“Right.” Mak sighed. “Lyros is correct that a Gift Collector has never changed sides. And no necromancer in history has every become a Hesperine.”
Lio felt Cassia’s heart twinge, and he frowned at Mak. “This is not reassuring us about the battle.”
Mak held up a finger. “But there is a necromancer who has allied with a Hesperine.”
Lio had to shut his jaw before speaking. “Nike has a necromancer ally? Your sister, who has sent so many of them back to Hypnos that he probably has a dedicated portal to the realm of the dead just for her victims?”
Mak gave a sad laugh. “Wish you’d had time to tell her that. It would have made her laugh.”
Mak’s homesickness washed over Lio. He tried not to wonder what his own sister was doing at this moment. It was hard not to imagine Zoe crying and frightened and confused about why he and Cassia would put her through this separation.
“What else did Nike tell you about her ally?” Cassia asked.
“Oh, she didn’t tell me. I found out in time-honored younger brother fashion—by snooping. You remember all those scrolls she filled after she came home?”
Cassia nodded. “It seemed she might be writing down her findings from her travels.”
“They’re letters,” Mak told them. “She’s been writing to the necromancer. And he writes back.”
Lio stared at his cousin. “Nike is pen friends with a mage of Hypnos?”
“How does she even get her messages to him?” Cassia asked in disbelief. “One does not simply send a courier into a necromancer’s lair.”
Mak shook his head. “The fellow uses his familiar like a carrier pigeon. It’s a vulture. An undead vulture.”
“A literal bloodless vulture,” Lio said flatly.
“That was my first reaction, too.” Mak shuddered. “Uncanny thing.”
“And whereisthis apostate’s lair?” Cassia wondered.
“He’s not an apostate,” said Mak. “He’s a mage in the Order of Hypnos. In Corona.”
“What in all the Divine Domains?” Lio uttered. “That’s…unbelievable.”
“And brilliant.” Cassia’s admiration and regrets tangled in her aura. “Nike has a source among the enemy.”
“How does this help us tonight?” Lio asked. “We can’t march into Cordium and ask him for information. And we can’t ask Nike to politely write to him and request he send us Kallikrates’s secrets by carrier vulture.”
“That’s not the point.” Mak looked at Lio as if his head was full of rocks this time.
“Ah,” Lio said after a moment. “Your point is that there is one necromancer who’s had a change of heart.
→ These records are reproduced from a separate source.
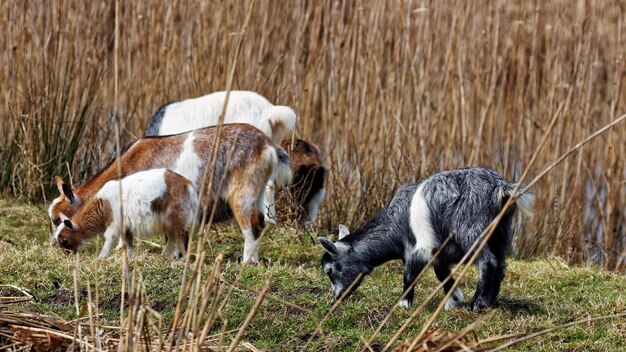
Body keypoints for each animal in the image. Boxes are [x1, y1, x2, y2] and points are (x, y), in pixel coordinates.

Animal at [53, 169, 195, 260]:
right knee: (172, 236)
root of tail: (188, 184)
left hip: (176, 216)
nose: (67, 255)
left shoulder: (115, 222)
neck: (103, 204)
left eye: (65, 241)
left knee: (181, 235)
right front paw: (131, 256)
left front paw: (102, 256)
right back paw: (166, 256)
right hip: (168, 221)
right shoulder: (126, 225)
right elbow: (127, 240)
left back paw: (182, 260)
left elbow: (110, 237)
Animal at [322, 166, 532, 312]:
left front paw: (404, 304)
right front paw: (454, 299)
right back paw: (488, 302)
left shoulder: (418, 248)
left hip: (471, 230)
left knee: (487, 262)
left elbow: (410, 273)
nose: (337, 297)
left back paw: (477, 304)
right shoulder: (439, 251)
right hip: (501, 232)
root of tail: (500, 187)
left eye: (329, 270)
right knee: (500, 266)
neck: (395, 223)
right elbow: (441, 272)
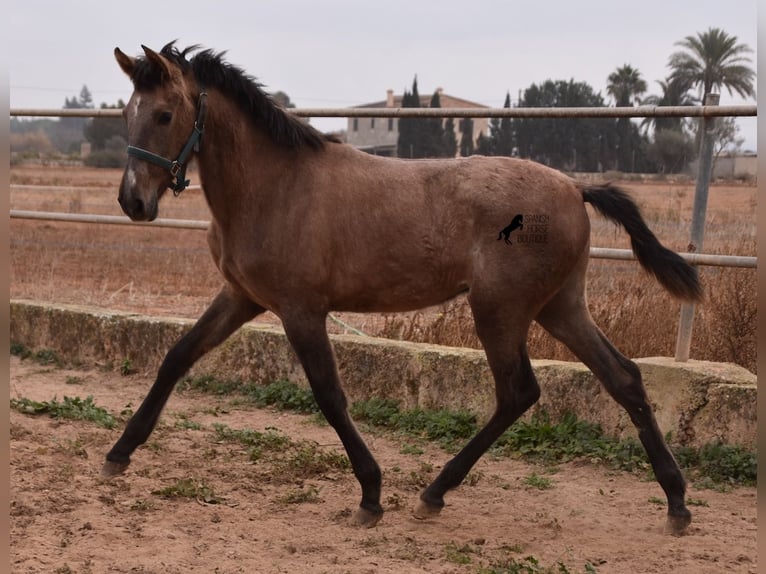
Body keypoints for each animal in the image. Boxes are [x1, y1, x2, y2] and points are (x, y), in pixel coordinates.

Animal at [105, 42, 704, 536]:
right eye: (127, 114)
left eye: (164, 114)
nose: (134, 202)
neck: (276, 187)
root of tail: (575, 187)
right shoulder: (242, 297)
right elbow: (177, 356)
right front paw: (119, 453)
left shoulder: (301, 309)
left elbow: (329, 394)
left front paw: (370, 495)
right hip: (559, 307)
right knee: (622, 378)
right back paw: (676, 503)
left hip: (500, 309)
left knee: (519, 392)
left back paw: (433, 493)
And if there’s one, who says there can’t be two?”
Cassia’s gratitude throbbed in the Blood Union. “Thank you, Mak. That gives me hope.”
Mak bowed from the saddle. “Think about that before you do anything hot-headed, will you, Lio?”
The forest outside CastraRoborra looked smaller to Cassia now than to her seven-year-old self. And yet it was richer with scents and sounds. The year’s fallen leaves, ripe with decay, now trapped beneath fresh frost. The lone lament of a bird. The clack of bare branches against each other in the wind.
“The woods feel deserted to me.” Her own voice sounded hushed to her in the winter night.
“I don’t sense any minds so far,” Lio confirmed.
She clucked her tongue softly and murmured a command to Knight to seek for enemies. Nose to the ground, he disappeared into a nearby cluster of evergreens.
Warding magic waned in the air, a spell returning to Mak and Lyros’s hands. Mak shook his head. “The wards we sent out didn’t activate any death magic. Yet.”
“There may still be traps nearer the fortress,” Lyros cautioned.